UN IMPORTANT TRAFIC de Subutex a été démantelé en 2007 en Île-de-France. Trente-deux mises en examen ont été effectuées dont sept concernent des médecins et treize des pharmaciens. L’instruction de cette affaire s’est achevée au printemps dernier. Elle est actuellement devant la justice et le tribunal correctionnel de Paris devrait rendre son verdict prochainement. Ce trafic consistait à établir de fausses ordonnances, à partir de vols ou avec l’aide de complices, qui étaient ensuite délivrées en pharmacie au moyen d’attestations de CMU complémentaire ou d’AME offrant une prise en charge à 100 %. « Il représente un préjudice important pour l’Assurance-maladie », selon Pierre Albertini, directeur coordonnateur de la gestion du risque pour l’Assurance-maladie d’Île-de-France. D’où la volonté de contrôler le mieux possible les traitements de substitution à l’héroïne, tout en en préservant la souplesse de prescription qui permet à quelque 100 000 personnes de bénéficier d’une prise en charge par l’Assurance-maladie en France, dont 14 000 pour la seule région parisienne.
Un risque sous-estimé.
Les pharmaciens représentent un maillon clé dans la lutte contre ces trafics. Le Subutex fait l’objet d’une réglementation spécifique pour sa dispensation qui engage la responsabilité pénale, disciplinaire et civile des officinaux. Seule, bien sûr, une très faible proportion de la profession se trouve impliquée dans ces affaires. D’où la vigilance accordée à l’information. Car, à côté des trafics organisés par des bandes, où là on est dans le domaine de la grande délinquance, certains pharmaciens font simplement preuve de légèreté en vendant du Subutex à partir de fausses ordonnances. « Un certain nombre d’entre eux sous-estiment le risque qu’ils prennent, note ainsi le Dr Bernard Schmitt, directeur régional du Service Médical, ils ne doivent pas délivrer de Subutex dès lors que l’ordonnance paraît douteuse. Beaucoup d’entre elles sont volées ou falsifiées, et il existe différentes techniques d’analyse permettant de les identifier. De telles ordonnances sont par exemple souvent raturées ou surchargées. »

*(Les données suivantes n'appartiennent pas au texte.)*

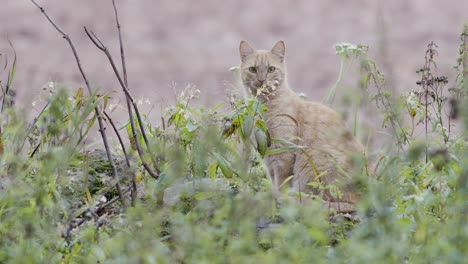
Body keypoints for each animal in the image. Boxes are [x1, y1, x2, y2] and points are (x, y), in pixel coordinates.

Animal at [238, 40, 366, 212]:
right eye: (253, 69)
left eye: (271, 69)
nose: (262, 80)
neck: (264, 106)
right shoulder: (268, 156)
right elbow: (273, 180)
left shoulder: (283, 154)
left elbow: (281, 184)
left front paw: (279, 200)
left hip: (315, 159)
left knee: (341, 203)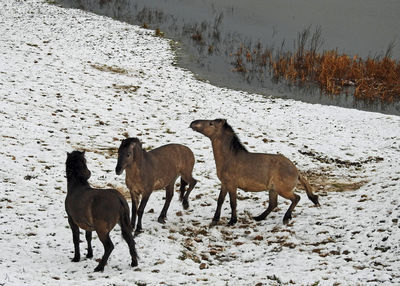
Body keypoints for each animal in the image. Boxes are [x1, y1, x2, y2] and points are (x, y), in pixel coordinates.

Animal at [189, 118, 320, 226]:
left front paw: (232, 221)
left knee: (296, 198)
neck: (230, 158)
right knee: (273, 204)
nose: (192, 123)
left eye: (211, 123)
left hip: (282, 190)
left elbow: (233, 203)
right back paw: (259, 217)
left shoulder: (232, 185)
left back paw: (286, 218)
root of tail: (296, 171)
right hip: (273, 190)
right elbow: (220, 201)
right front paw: (215, 220)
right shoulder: (224, 184)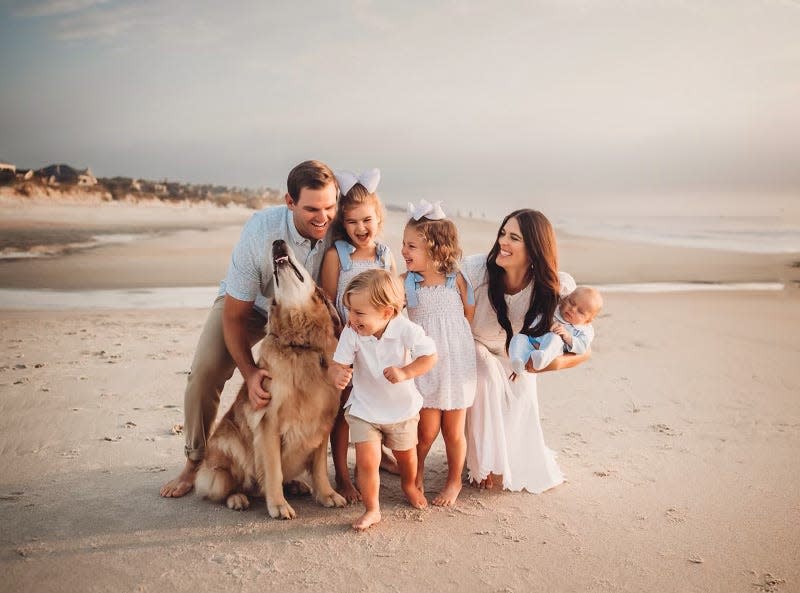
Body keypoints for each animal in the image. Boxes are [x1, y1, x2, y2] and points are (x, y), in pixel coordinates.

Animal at [196, 238, 346, 516]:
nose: (277, 242)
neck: (299, 345)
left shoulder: (322, 421)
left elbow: (320, 467)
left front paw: (327, 494)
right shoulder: (269, 423)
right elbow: (274, 470)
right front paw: (278, 505)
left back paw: (296, 485)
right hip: (228, 450)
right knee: (226, 484)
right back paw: (238, 498)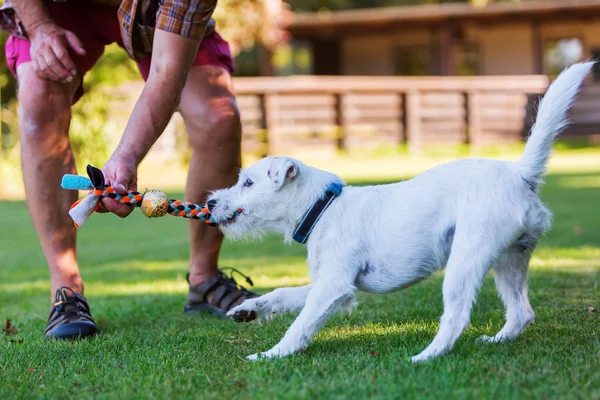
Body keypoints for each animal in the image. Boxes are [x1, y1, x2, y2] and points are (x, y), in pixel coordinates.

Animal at [209, 62, 592, 362]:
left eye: (248, 182)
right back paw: (497, 340)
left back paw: (425, 357)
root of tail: (521, 174)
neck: (323, 207)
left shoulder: (333, 287)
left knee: (457, 316)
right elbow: (282, 295)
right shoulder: (333, 285)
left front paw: (271, 355)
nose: (210, 202)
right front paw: (248, 310)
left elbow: (299, 325)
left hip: (467, 258)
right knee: (521, 312)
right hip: (511, 260)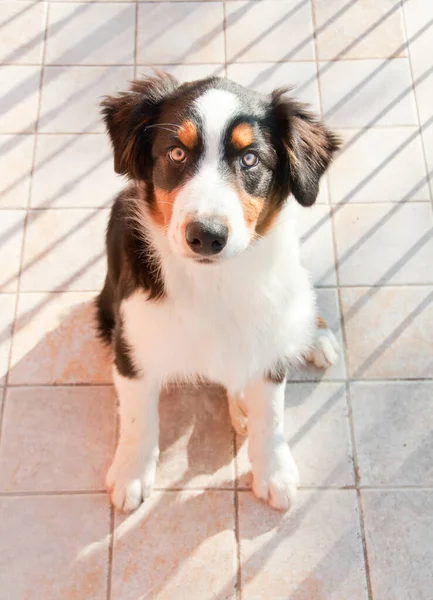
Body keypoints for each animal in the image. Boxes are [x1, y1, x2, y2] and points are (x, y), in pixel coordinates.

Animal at [95, 70, 340, 510]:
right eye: (176, 153)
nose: (206, 236)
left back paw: (315, 337)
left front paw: (275, 473)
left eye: (250, 159)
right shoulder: (131, 348)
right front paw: (130, 475)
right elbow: (139, 420)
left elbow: (271, 416)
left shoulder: (270, 339)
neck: (214, 283)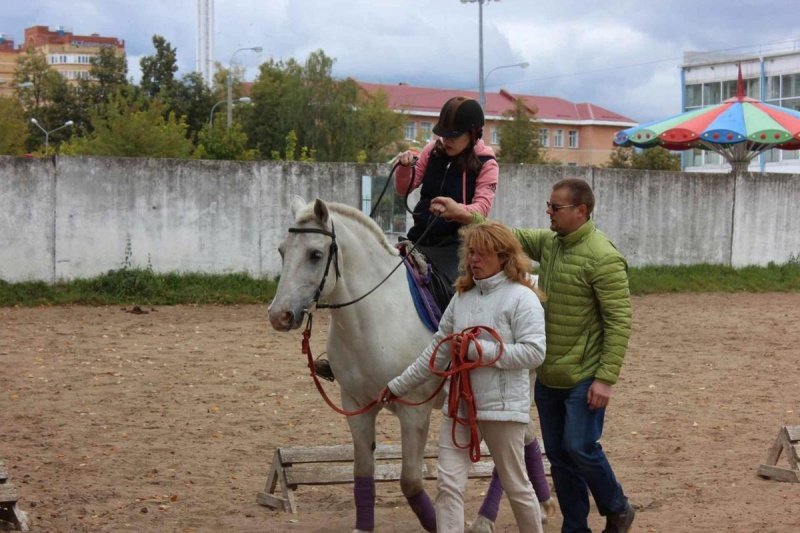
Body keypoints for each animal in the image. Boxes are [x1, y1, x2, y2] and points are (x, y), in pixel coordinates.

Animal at [268, 197, 444, 528]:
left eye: (315, 254)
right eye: (282, 251)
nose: (278, 315)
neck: (375, 316)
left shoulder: (415, 410)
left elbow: (411, 482)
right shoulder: (356, 406)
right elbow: (362, 475)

Par ailleurs, l’Assurance-maladie veille à signaler le comportement nomade d’un patient aux médecins et aux pharmaciens lui ayant prescrit ou délivrés des traitements de substitution aux opiacés (TSO). « Nous avons ainsi adressé 800 courriers cette année aux professionnels de santé de la région, ajoute le Dr Bernard Schmitt. Dans les cas de patients avec une prescription de Subutex qui ne sont pas connus du pharmacien, il convient de contacter le médecin prescripteur. » Autant de précautions à prendre pour éviter de mauvaises surprises.

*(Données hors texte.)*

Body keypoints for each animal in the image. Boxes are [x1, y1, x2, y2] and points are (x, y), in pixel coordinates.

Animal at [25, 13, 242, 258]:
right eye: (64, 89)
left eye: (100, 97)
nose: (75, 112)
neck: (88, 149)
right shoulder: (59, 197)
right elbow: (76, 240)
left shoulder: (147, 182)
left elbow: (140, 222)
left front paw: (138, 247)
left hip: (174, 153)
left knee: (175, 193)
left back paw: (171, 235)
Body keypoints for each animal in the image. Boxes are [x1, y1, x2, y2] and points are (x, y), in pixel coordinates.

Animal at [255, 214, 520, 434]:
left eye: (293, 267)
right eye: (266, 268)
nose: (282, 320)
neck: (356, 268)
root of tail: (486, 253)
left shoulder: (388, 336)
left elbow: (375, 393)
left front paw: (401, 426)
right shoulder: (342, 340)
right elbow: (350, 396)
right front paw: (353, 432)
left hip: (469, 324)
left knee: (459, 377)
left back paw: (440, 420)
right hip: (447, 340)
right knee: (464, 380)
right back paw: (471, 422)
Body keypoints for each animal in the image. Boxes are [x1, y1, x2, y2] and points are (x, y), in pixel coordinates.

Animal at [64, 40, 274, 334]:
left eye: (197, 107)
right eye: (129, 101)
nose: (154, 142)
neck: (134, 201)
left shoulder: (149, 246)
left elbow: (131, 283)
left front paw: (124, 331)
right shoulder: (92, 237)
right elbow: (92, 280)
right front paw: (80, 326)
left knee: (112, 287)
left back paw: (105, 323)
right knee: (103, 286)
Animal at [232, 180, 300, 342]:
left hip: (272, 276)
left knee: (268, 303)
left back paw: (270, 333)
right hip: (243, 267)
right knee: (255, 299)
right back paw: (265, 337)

L’Assurance-maladie a d’autres ressources pour lutter contre ces trafics de Subutex. À commencer par un accès régional aux bases de données des caisses locales, qui permet d’avoir une vision francilienne de la consommation des usagers. Un outil important car la surveillance de la prescription, de la consommation et de la délivrance de Subutex, ou de Méthadone, permet parfois de repérer des comportements atypiques et de détecter des trafics potentiels. Dans toutes les situations, l’Assurance-maladie est « rigoureuse dans les preuves qu’elle apporte », précise Pierre Albertini. Un travail exigeant face à un trafic difficile à évaluer. L’affaire qui est actuellement devant la justice n’est que la partie visible de l’iceberg.